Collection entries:

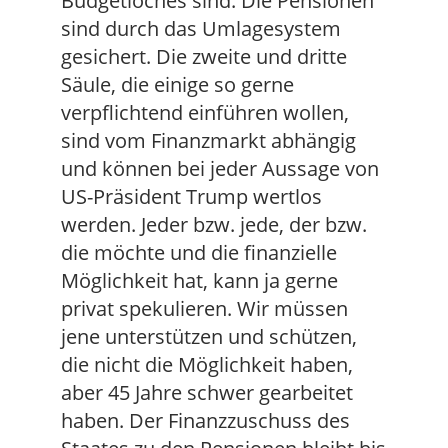
Budgetloches sind. Die Pensionen
sind durch das Umlagesystem
gesichert. Die zweite und dritte
Säule, die einige so gerne
verpflichtend einführen wollen,
sind vom Finanzmarkt abhängig
und können bei jeder Aussage von
US-Präsident Trump wertlos
werden. Jeder bzw. jede, der bzw.
die möchte und die finanzielle
Möglichkeit hat, kann ja gerne
privat spekulieren. Wir müssen
jene unterstützen und schützen,
die nicht die Möglichkeit haben,
aber 45 Jahre schwer gearbeitet
haben. Der Finanzzuschuss des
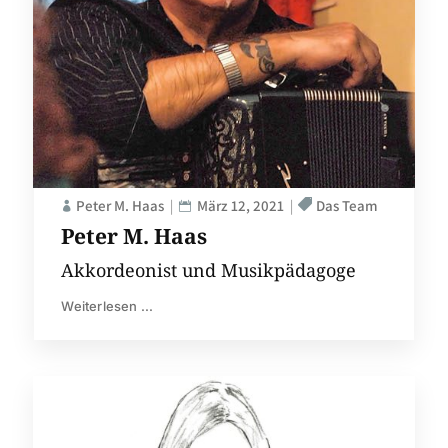
Peter M. Haas
März 12, 2021
Das Team
Peter M. Haas
Akkordeonist und Musikpädagoge
Weiterlesen ...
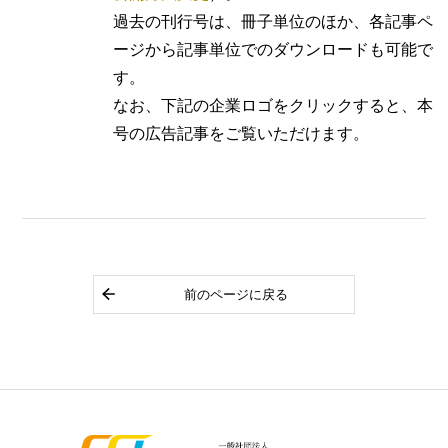
過去の刊行号は、冊子単位のほか、各記事ペ
ージから記事単位でのダウンロードも可能で
す。
なお、下記の企業ロゴをクリックすると、本
号の広告記事をご覧いただけます。
前のページに戻る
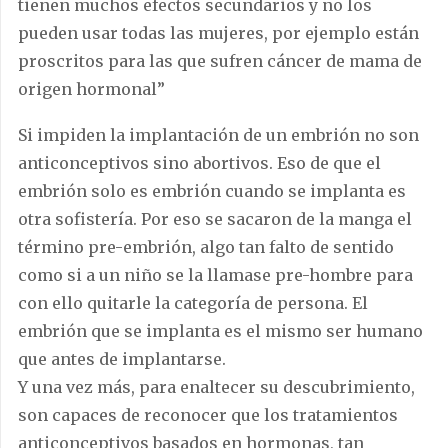
tienen muchos efectos secundarios y no los
pueden usar todas las mujeres, por ejemplo están
proscritos para las que sufren cáncer de mama de
origen hormonal”
Si impiden la implantación de un embrión no son
anticonceptivos sino abortivos. Eso de que el
embrión solo es embrión cuando se implanta es
otra sofistería. Por eso se sacaron de la manga el
término pre-embrión, algo tan falto de sentido
como si a un niño se la llamase pre-hombre para
con ello quitarle la categoría de persona. El
embrión que se implanta es el mismo ser humano
que antes de implantarse.
Y una vez más, para enaltecer su descubrimiento,
son capaces de reconocer que los tratamientos
anticonceptivos basados en hormonas, tan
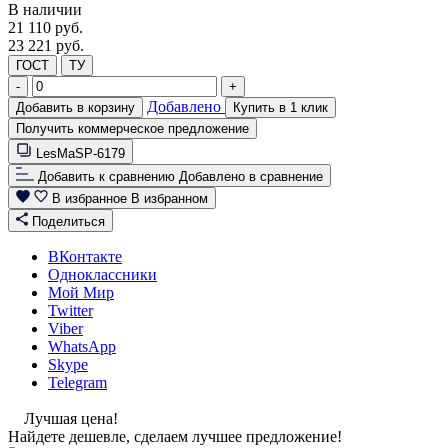
В наличии
21 110
руб.
23 221 руб.
ГОСТ
ТУ
-
+
Добавлено
Добавить в корзину
Купить в 1 клик
Получить коммерческое предложение
LesMaSP-6179
Добавить к сравнению
Добавлено в сравнение
В избранное
В избранном
Поделиться
ВКонтакте
Одноклассники
Мой Мир
Twitter
Viber
WhatsApp
Skype
Telegram
Лучшая цена!
Найдете дешевле, сделаем лучшее предложение!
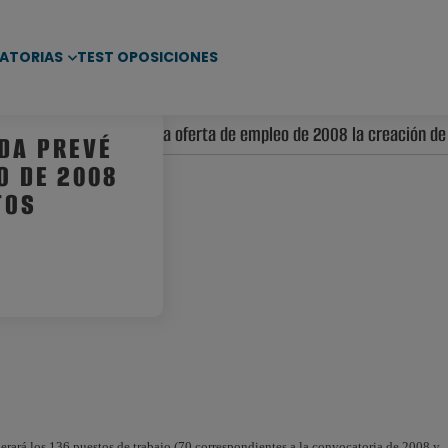
ATORIAS
TEST OPOSICIONES
o de Mérida prevé para la oferta de empleo de 2008 la creación d
IDA PREVÉ
O DE 2008
TOS
rará los 136 puestos de trabajo (70 correspondientes a la convocatoria de 2008 y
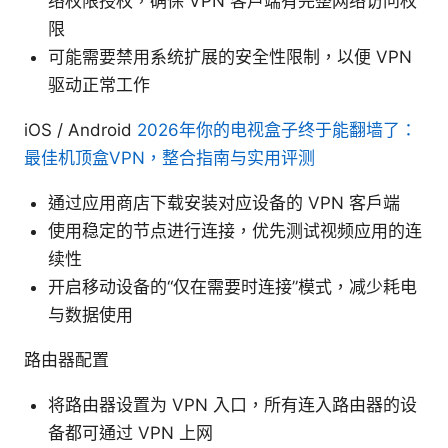
络权限授权，确保 VPN 客户端有完整网络访问权
限
可能需要禁用系统扩展的安全性限制，以便 VPN
驱动正常工作
iOS / Android
2026年你的电视盒子终于能翻墙了：
最佳机顶盒VPN，整合指南与实用评测
通过应用商店下载安装对应设备的 VPN 客户端
使用稳定的节点进行连接，优先测试视频应用的连
续性
开启移动设备的“仅在需要时连接”模式，减少耗电
与数据使用
路由器配置
将路由器设置为 VPN 入口，所有连入路由器的设
备都可通过 VPN 上网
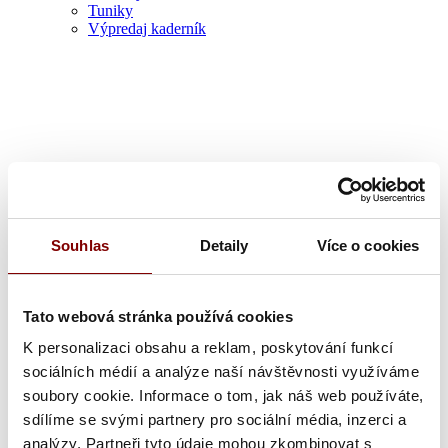
Tuniky
Výpredaj kaderník
Zdravotník
Souhlas
Detaily
Více o cookies
Tato webová stránka používá cookies
K personalizaci obsahu a reklam, poskytování funkcí
sociálních médií a analýze naší návštěvnosti využíváme
soubory cookie. Informace o tom, jak náš web používáte,
sdílíme se svými partnery pro sociální média, inzerci a
analýzy. Partneři tyto údaje mohou zkombinovat s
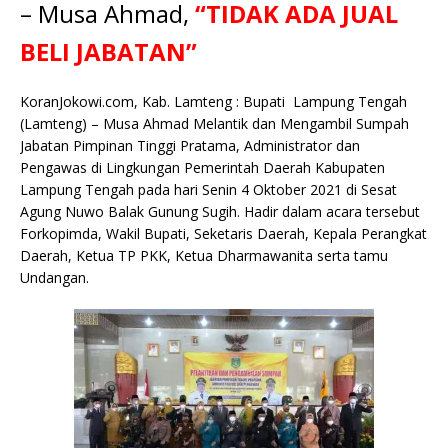
e
te
l
s
y
a
p
e
e
– Musa Ahmad,
“TIDAK ADA JUAL
b
r
A
Li
o
e
n
BELI JABATAN”
o
p
n
g
o
p
k
e
KoranJokowi.com, Kab. Lamteng : Bupati Lampung Tengah
(Lamteng) – Musa Ahmad Melantik dan Mengambil Sumpah
k
r
Jabatan Pimpinan Tinggi Pratama, Administrator dan
Pengawas di Lingkungan Pemerintah Daerah Kabupaten
Lampung Tengah pada hari Senin 4 Oktober 2021 di Sesat
Agung Nuwo Balak Gunung Sugih. Hadir dalam acara tersebut
Forkopimda, Wakil Bupati, Seketaris Daerah, Kepala Perangkat
Daerah, Ketua TP PKK, Ketua Dharmawanita serta tamu
Undangan.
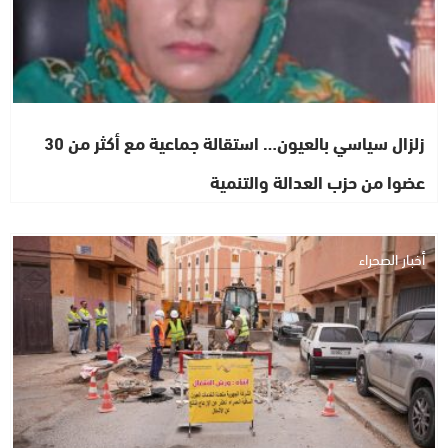
زلزال سياسي بالعيون… استقالة جماعية مع أكثر من 30
عضوا من حزب العدالة والتنمية
أخبار الصحراء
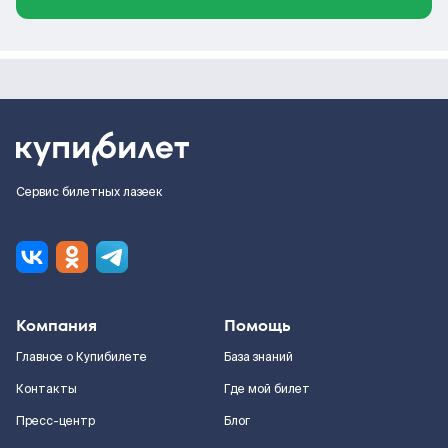
Сервис билетных лазеек
Компания
Помощь
Главное о Купибилете
База знаний
Контакты
Где мой билет
Пресс-центр
Блог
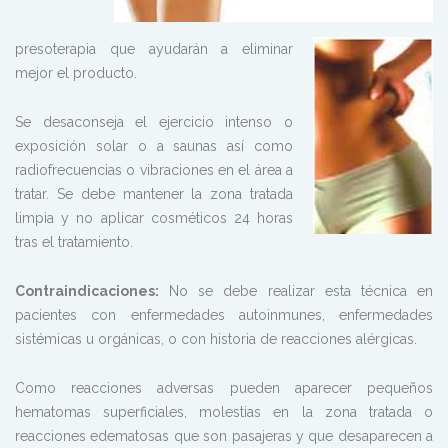
presoterapia que ayudarán a eliminar
mejor el producto.
Se desaconseja el ejercicio intenso o
exposición solar o a saunas así como
radiofrecuencias o vibraciones en el área a
tratar. Se debe mantener la zona tratada
limpia y no aplicar cosméticos 24 horas
tras el tratamiento.
Contraindicaciones:
No se debe realizar esta técnica en
pacientes con enfermedades autoinmunes, enfermedades
sistémicas u orgánicas, o con historia de reacciones alérgicas.
Como reacciones adversas pueden aparecer pequeños
hematomas superficiales, molestias en la zona tratada o
reacciones edematosas que son pasajeras y que desaparecen a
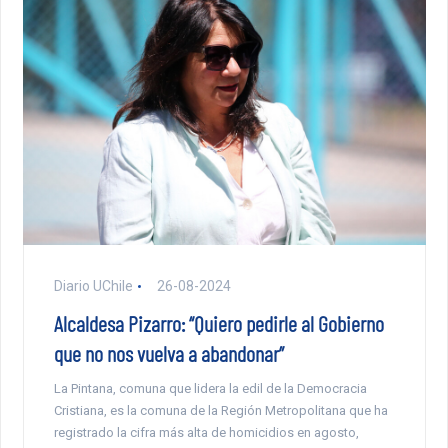
Diario UChile
26-08-2024
Alcaldesa Pizarro: “Quiero pedirle al Gobierno
que no nos vuelva a abandonar”
La Pintana, comuna que lidera la edil de la Democracia
Cristiana, es la comuna de la Región Metropolitana que ha
registrado la cifra más alta de homicidios en agosto,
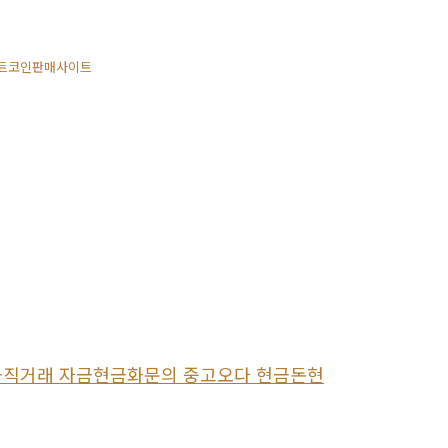
트코인판매사이트
인현금직거래 자금현금화문의 중고오다 현금돈현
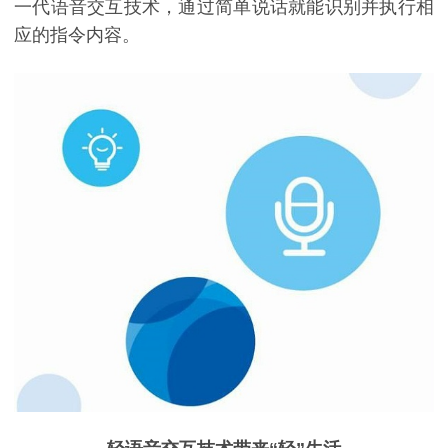
一代语音交互技术，通过简单说话就能识别并执行相
应的指令内容。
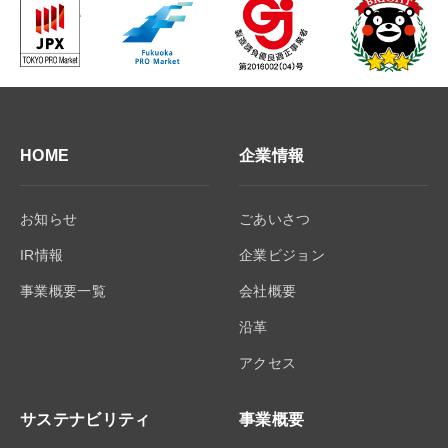
HOME
企業情報
お知らせ
ごあいさつ
IR情報
企業ビジョン
事業概要一覧
会社概要
沿革
アクセス
サステナビリティ
事業概要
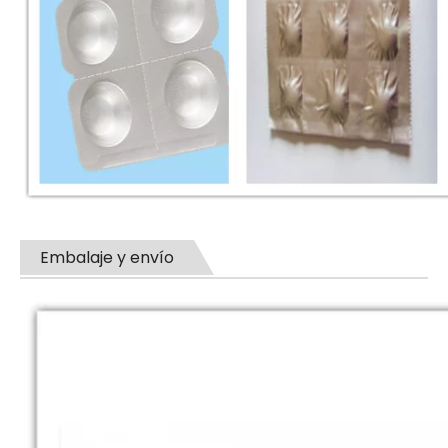
Embalaje y envío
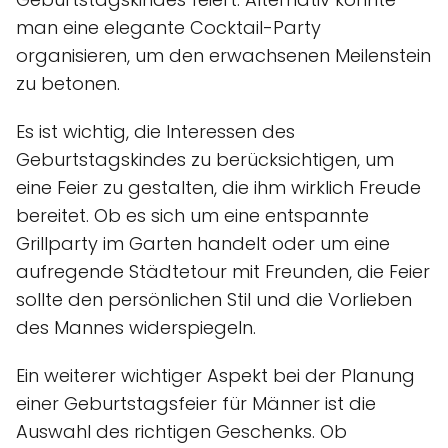
man eine elegante Cocktail-Party
organisieren, um den erwachsenen Meilenstein
zu betonen.
Es ist wichtig, die Interessen des
Geburtstagskindes zu berücksichtigen, um
eine Feier zu gestalten, die ihm wirklich Freude
bereitet. Ob es sich um eine entspannte
Grillparty im Garten handelt oder um eine
aufregende Städtetour mit Freunden, die Feier
sollte den persönlichen Stil und die Vorlieben
des Mannes widerspiegeln.
Ein weiterer wichtiger Aspekt bei der Planung
einer Geburtstagsfeier für Männer ist die
Auswahl des richtigen Geschenks. Ob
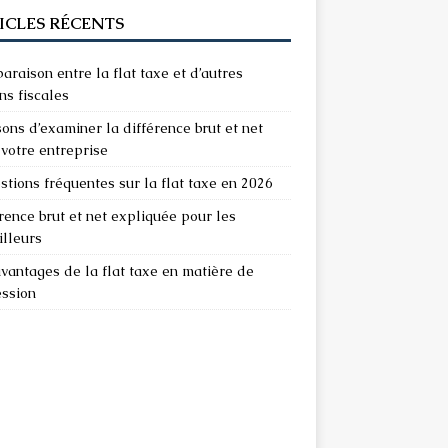
ICLES RÉCENTS
raison entre la flat taxe et d’autres
ns fiscales
sons d’examiner la différence brut et net
votre entreprise
stions fréquentes sur la flat taxe en 2026
rence brut et net expliquée pour les
illeurs
vantages de la flat taxe en matière de
ession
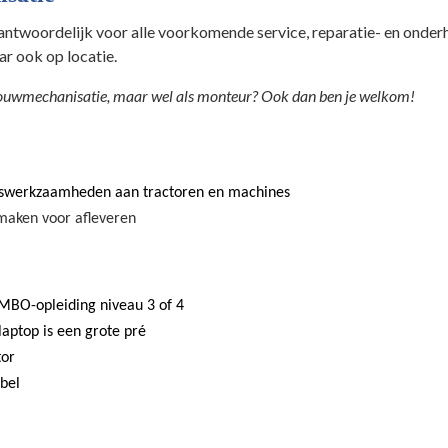
antwoordelijk voor alle voorkomende service, reparatie- en ond
r ook op locatie.
dbouwmechanisatie, maar wel als monteur? Ook dan ben je welkom!
dswerkzaamheden aan tractoren en machines
maken voor afleveren
 MBO-opleiding niveau 3 of 4
laptop is een grote pré
tor
ibel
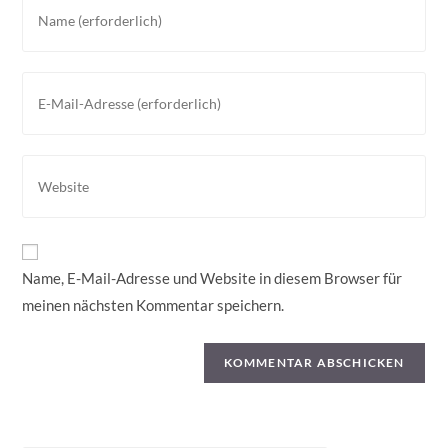
Gib
deinen
Namen
oder
Gib
Benutzernamen
deine
zum
E-
Kommentieren
Mail-
Gib
ein
Adresse
deine
zum
Website-
Kommentieren
URL
ein
ein
Name, E-Mail-Adresse und Website in diesem Browser für
(optional)
meinen nächsten Kommentar speichern.
Suchen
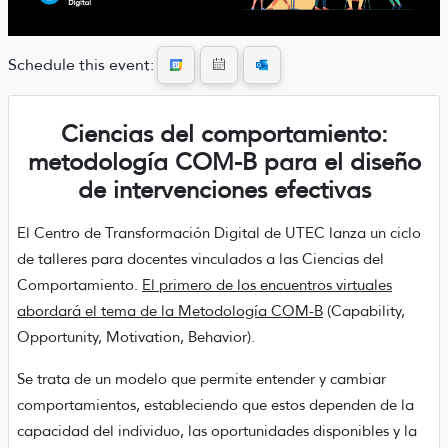
Schedule this event:
Ciencias del comportamiento:
metodología COM-B para el diseño
de intervenciones efectivas
El Centro de Transformación Digital de UTEC lanza un ciclo
de talleres para docentes vinculados a las Ciencias del
Comportamiento.
El primero de los encuentros virtuales
abordará el tema de la Metodología COM-B
(Capability,
Opportunity, Motivation, Behavior).
Se trata de un modelo que permite entender y cambiar
comportamientos, estableciendo que estos dependen de la
capacidad del individuo, las oportunidades disponibles y la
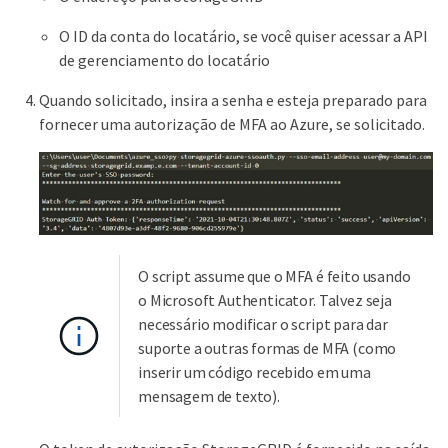
O ID da conta do locatário, se você quiser acessar a API
de gerenciamento do locatário
Quando solicitado, insira a senha e esteja preparado para
fornecer uma autorização de MFA ao Azure, se solicitado.
O script assume que o MFA é feito usando
o Microsoft Authenticator. Talvez seja
necessário modificar o script para dar
suporte a outras formas de MFA (como
inserir um código recebido em uma
mensagem de texto).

WHAT NEEDS TO BE DONE — Convert every text line in the data above into a JSON list of strings, one string per line, omitting blank lines. Leave out the picture markers.

YOUR SOLUTION —
[
  "Budgetloches sind. Die Pensionen",
  "sind durch das Umlagesystem",
  "gesichert. Die zweite und dritte",
  "Säule, die einige so gerne",
  "verpflichtend einführen wollen,",
  "sind vom Finanzmarkt abhängig",
  "und können bei jeder Aussage von",
  "US-Präsident Trump wertlos",
  "werden. Jeder bzw. jede, der bzw.",
  "die möchte und die finanzielle",
  "Möglichkeit hat, kann ja gerne",
  "privat spekulieren. Wir müssen",
  "jene unterstützen und schützen,",
  "die nicht die Möglichkeit haben,",
  "aber 45 Jahre schwer gearbeitet",
  "haben. Der Finanzzuschuss des",
  "Peter M. Haas",
  "März 12, 2021",
  "Das Team",
  "Peter M. Haas",
  "Akkordeonist und Musikpädagoge",
  "Weiterlesen ...",
  "過去の刊行号は、冊子単位のほか、各記事ペ",
  "ージから記事単位でのダウンロードも可能で",
  "す。",
  "なお、下記の企業ロゴをクリックすると、本",
  "号の広告記事をご覧いただけます。",
  "前のページに戻る",
  "tienen muchos efectos secundarios y no los",
  "pueden usar todas las mujeres, por ejemplo están",
  "proscritos para las que sufren cáncer de mama de",
  "origen hormonal”",
  "Si impiden la implantación de un embrión no son",
  "anticonceptivos sino abortivos. Eso de que el",
  "embrión solo es embrión cuando se implanta es",
  "otra sofistería. Por eso se sacaron de la manga el",
  "término pre-embrión, algo tan falto de sentido",
  "como si a un niño se la llamase pre-hombre para",
  "con ello quitarle la categoría de persona. El",
  "embrión que se implanta es el mismo ser humano",
  "que antes de implantarse.",
  "Y una vez más, para enaltecer su descubrimiento,",
  "son capaces de reconocer que los tratamientos",
  "anticonceptivos basados en hormonas, tan",
  "В наличии",
  "21 110",
  "руб.",
  "23 221 руб.",
  "ГОСТ",
  "ТУ",
  "-",
  "+",
  "Добавлено",
  "Добавить в корзину",
  "Купить в 1 клик",
  "Получить коммерческое предложение",
  "LesMaSP-6179",
  "Добавить к сравнению",
  "Добавлено в сравнение",
  "В избранное",
  "В избранном",
  "Поделиться",
  "ВКонтакте",
  "Одноклассники",
  "Мой Мир",
  "Twitter",
  "Viber",
  "WhatsApp",
  "Skype",
  "Telegram",
  "Лучшая цена!",
  "Найдете дешевле, сделаем лучшее предложение!",
  "ATORIAS",
  "TEST OPOSICIONES",
  "o de Mérida prevé para la oferta de empleo de 2008 la creación d",
  "IDA PREVÉ",
  "O DE 2008",
  "TOS",
  "rará los 136 puestos de trabajo (70 correspondientes a la convocatoria de 2008 y",
  "络权限授权，确保 VPN 客户端有完整网络访问权",
  "限",
  "可能需要禁用系统扩展的安全性限制，以便 VPN",
  "驱动正常工作",
  "iOS / Android",
  "2026年你的电视盒子终于能翻墙了：",
  "最佳机顶盒VPN，整合指南与实用评测",
  "通过应用商店下载安装对应设备的 VPN 客户端",
  "使用稳定的节点进行连接，优先测试视频应用的连",
  "续性",
  "开启移动设备的“仅在需要时连接”模式，减少耗电",
  "与数据使用",
  "路由器配置",
  "将路由器设置为 VPN 入口，所有连入路由器的设",
  "备都可通过 VPN 上网",
  "Tuniky",
  "Výpredaj kaderník",
  "Zdravotník",
  "Souhlas",
  "Detaily",
  "Více o cookies",
  "Tato webová stránka používá cookies",
  "K personalizaci obsahu a reklam, poskytování funkcí",
  "sociálních médií a analýze naší návštěvnosti využíváme",
  "soubory cookie. Informace o tom, jak náš web používáte,",
  "sdílíme se svými partnery pro sociální média, inzerci a",
  "analýzy. Partneři tyto údaje mohou zkombinovat s",
  "e",
  "te",
  "l",
  "s",
  "y",
  "a",
  "p",
  "e",
  "e",
  "– Musa Ahmad,",
  "“TIDAK ADA JUAL",
  "b",
  "r",
  "A",
  "Li",
  "o",
  "e",
  "n",
  "BELI JABATAN”",
  "o",
  "p",
  "n",
  "g",
  "o",
  "p",
  "k",
  "e",
  "KoranJokowi.com, Kab. Lamteng : Bupati Lampung Tengah",
  "(Lamteng) – Musa Ahmad Melantik dan Mengambil Sumpah",
  "k",
  "r",
  "Jabatan Pimpinan Tinggi Pratama, Administrator dan",
  "Pengawas di Lingkungan Pemerintah Daerah Kabupaten",
  "Lampung Tengah pada hari Senin 4 Oktober 2021 di Sesat",
  "Agung Nuwo Balak Gunung Sugih. Hadir dalam acara tersebut",
  "Forkopimda, Wakil Bupati, Seketaris Daerah, Kepala Perangkat",
  "Daerah, Ketua TP PKK, Ketua Dharmawanita serta tamu",
  "Undangan.",
  "زلزال سياسي بالعيون… استقالة جماعية مع أكثر من 30",
  "عضوا من حزب العدالة والتنمية",
  "أخبار الصحراء",
  "Сервис билетных лазеек",
  "Компания",
  "Помощь",
  "Главное о Купибилете",
  "База знаний",
  "Контакты",
  "Где мой билет",
  "Пресс-центр",
  "Блог",
  "presoterapia que ayudarán a eliminar",
  "mejor el producto.",
  "Se desaconseja el ejercicio intenso o",
  "exposición solar o a saunas así como",
  "radiofrecuencias o vibraciones en el área a",
  "tratar. Se debe mantener la zona tratada",
  "limpia y no aplicar cosméticos 24 horas",
  "tras el tratamiento.",
  "Contraindicaciones:",
  "No se debe realizar esta técnica en",
  "pacientes con enfermedades autoinmunes, enfermedades",
  "sistémicas u orgánicas, o con historia de reacciones alérgicas.",
  "Como reacciones adversas pueden aparecer pequeños",
  "hematomas superficiales, molestias en la zona tratada o",
  "reacciones edematosas que son pasajeras y que desaparecen a",
  "Diario UChile",
  "26-08-2024",
  "Alcaldesa Pizarro: “Quiero pedirle al Gobierno",
  "que no nos vuelva a abandonar”",
  "La Pintana, comuna que lidera la edil de la Democracia",
  "Cristiana, es la comuna de la Región Metropolitana que ha",
  "registrado la cifra más alta de homicidios en agosto,",
  "트코인판매사이트",
  "인현금직거래 자금현금화문의 중고오다 현금돈현",
  "一代语音交互技术，通过简单说话就能识别并执行相",
  "应的指令内容。",
  "HOME",
  "企業情報",
  "お知らせ",
  "ごあいさつ",
  "IR情報",
  "企業ビジョン",
  "事業概要一覧",
  "会社概要",
  "沿革",
  "アクセス",
  "サステナビリティ",
  "事業概要",
  "Embalaje y envío",
  "man eine elegante Cocktail-Party",
  "organisieren, um den erwachsenen Meilenstein",
  "zu betonen.",
  "Es ist wichtig, die Interessen des",
  "Geburtstagskindes zu berücksichtigen, um",
  "eine Feier zu gestalten, die ihm wirklich Freude",
  "bereitet. Ob es sich um eine entspannte",
  "Grillparty im Garten handelt oder um eine",
  "aufregende Städtetour mit Freunden, die Feier",
  "sollte den persönlichen Stil und die Vorlieben",
  "des Mannes widerspiegeln.",
  "Ein weiterer wichtiger Aspekt bei der Planung",
  "einer Geburtstagsfeier für Männer ist die",
  "Auswahl des richtigen Geschenks. Ob",
  "ICLES RÉCENTS",
  "raison entre la flat taxe et d’autres",
  "ns fiscales",
  "sons d’examiner la différence brut et net",
  "votre entreprise",
  "stions fréquentes sur la flat taxe en 2026",
  "rence brut et net expliquée pour les",
  "illeurs",
  "vantages de la flat taxe en matière de",
  "ession",
  "antwoordelijk voor alle voorkomende service, reparatie- en ond",
  "r ook op locatie.",
  "dbouwmechanisatie, maar wel als monteur? Ook dan ben je welkom!",
  "dswerkzaamheden aan tractoren en machines",
  "maken voor afleveren",
  " MBO-opleiding niveau 3 of 4",
  "laptop is een grote pré",
  "tor",
  "ibel",
  "Gib",
  "deinen",
  "Namen",
  "oder",
  "Gib",
  "Benutzernamen",
  "deine",
  "zum",
  "E-",
  "Kommentieren",
  "Mail-",
  "Gib",
  "ein",
  "Adresse",
  "deine",
  "zum",
  "Website-",
  "Kommentieren",
  "URL",
  "ein",
  "ein",
  "Name, E-Mail-Adresse und Website in diesem Browser für",
  "(optional)",
  "meinen nächsten Kommentar speichern.",
  "Suchen",
  "Schedule this event:",
  "Ciencias del comportamiento:",
  "metodología COM-B para el diseño",
  "de intervenciones efectivas",
  "El Centro de Transformación Digital de UTEC lanza un ciclo",
  "de talleres para docentes vinculados a las Ciencias del",
  "Comportamiento.",
  "El primero de los encuentros virtuales",
  "abordará el tema de la Metodología COM-B",
  "(Capability,",
  "Opportunity, Motivation, Behavior).",
  "Se trata de un modelo que permite entender y cambiar",
  "comportamientos, estableciendo que estos dependen de la",
  "capacidad del individuo, las oportunidades disponibles y la",
  "O ID da conta do locatário, se você quiser acessar a API",
  "de gerenciamento do locatário",
  "Quando solicitado, insira a senha e esteja preparado para",
  "fornecer uma autorização de MFA ao Azure, se solicitado.",
  "O script assume que o MFA é feito usando",
  "o Microsoft Authenticator. Talvez seja",
  "necessário modificar o script para dar",
  "suporte a outras formas de MFA (como",
  "inserir um código recebido em uma",
  "mensagem de texto)."
]